(Excerto a ler):
+ + +

Opinião
O cisma cristão em Havana
Realçar o papel de interlocutor do Vaticano para se impor no Santo e Grande Concílio Pan-Ortodoxo em Junho é um dos principais objectivos do patriarca Cirilo no encontro com o Papa em Havana.
A perseguição aos cristãos será uma das questões principais a abordar por Cirilo e Francisco e a convergência entre o patriarca de Moscovo e o Papa coincide com os interesses do Kremlin.
Havana consagra ao mais alto nível os contactos iniciados na década de 1960 entre a Igreja Ortodoxa Russa e o Vaticano marcados por eventos inesperados, caso da morte do metropolita Nikodim em 1978 numa audiência com o recém-eleito João Paulo I, e polémicas sobre tutelas religiosas e direito de evangelização.
A longa viagem até Creta
Cirilo chega atrasado ao diálogo para uma reconciliação entre ortodoxos e católicos aberto pelo encontro em Jerusalém, em 1964, entre o patriarca ecuménico de Constantinopla Atenágoras I e Paulo VI.
Uma tradição vivaz surgida após a conquista de Constantinopla em 1453 pelos otomanos ganhou corpo entre os clérigos da Rus (actual Rússia e Ucrânia, cristianizada em 988): o mito da Terceira Roma.
Moscovo seria a sucessora de Roma, usurpada por heréticos (na linha do Cisma do Oriente de 1054), e de Constantinopla, arrebatada por muçulmanos.
O patriarcado de Moscovo, estabelecido em 1589, ganhou ambições teocráticas com Nikon - cujas reformas levaram a um cisma ainda presente com a fé dos chamados "velhos crentes" -, mas acabou abolido em 1721 pelo czar Pedro I.
Sem autonomia paroquial, serventuária do poder, a ortodoxia russa apesar da influência a partir do final do século XVIII do culto do ascetismo dos eremitas-guias espirituais - imortalizado por Dostoievski nos "Irmãos Karamazov" na personagem do "starets" Zosima - e da renascença religiosa do início do século XX, quedou aquém de qualquer esperança de liderança espiritual.
Restaurado em 1917, hostilizado e manipulado pelos sucessores de Lenin, o patriarcado e a ortodoxia renasceram das cinzas nos anos 1990 com a queda do comunismo.
Igreja e Estado
Cirilo é, desde 2009, ideólogo do poder do Estado vivificador da nação em harmonia com a Igreja e encontrou em Putin o líder ideal.
A Rússia conta com dois terços dos 250 milhões de crentes ortodoxos, mas a influência do patriarcado de Moscovo claudica ante a sua subordinação a interesses de Estado e à primazia de honra do patriarca ecuménico de Constantinopla Bartolomeu I que desde a entronização em 1991 se tem empenhado no diálogo religioso e em defesa do ambiente.
O Concílio de Creta é o mais abrangente desde os sete Concílios Ecuménicos do primeiro milénio e visa superar em importância outros encontros cimeiros da tradição ortodoxa realizados até ao Concílio de Jerusalém de 1672.
A missão da Ortodoxia no mundo contemporâneo e as relações das igrejas autocéfalas ortodoxas com demais confissões cristãs constam da agenda.

+ + +

(Dados armazenados):
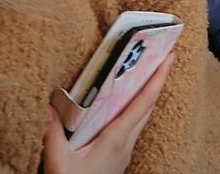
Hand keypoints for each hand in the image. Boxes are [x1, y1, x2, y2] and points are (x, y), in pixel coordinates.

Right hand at [42, 51, 173, 173]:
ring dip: (145, 97)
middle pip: (148, 107)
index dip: (158, 78)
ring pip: (141, 119)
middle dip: (156, 82)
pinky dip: (133, 112)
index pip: (144, 102)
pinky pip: (131, 129)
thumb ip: (53, 134)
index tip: (170, 58)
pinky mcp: (118, 158)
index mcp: (117, 139)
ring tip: (144, 77)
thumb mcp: (59, 162)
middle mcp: (126, 144)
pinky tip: (121, 109)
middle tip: (161, 59)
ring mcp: (124, 152)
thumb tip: (49, 107)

+ + +

(Enunciado):
Como se traduz para inglês a frase «Moscovo seria a sucessora de Roma, usurpada por heréticos (na linha do Cisma do Oriente de 1054), e de Constantinopla, arrebatada por muçulmanos.», do artigo de opinião sobre o cisma cristão?

(Resolução):
Moscow would be the successor of Rome, usurped by heretics (in line with the East–West Schism of 1054), and of Constantinople, seized by Muslims.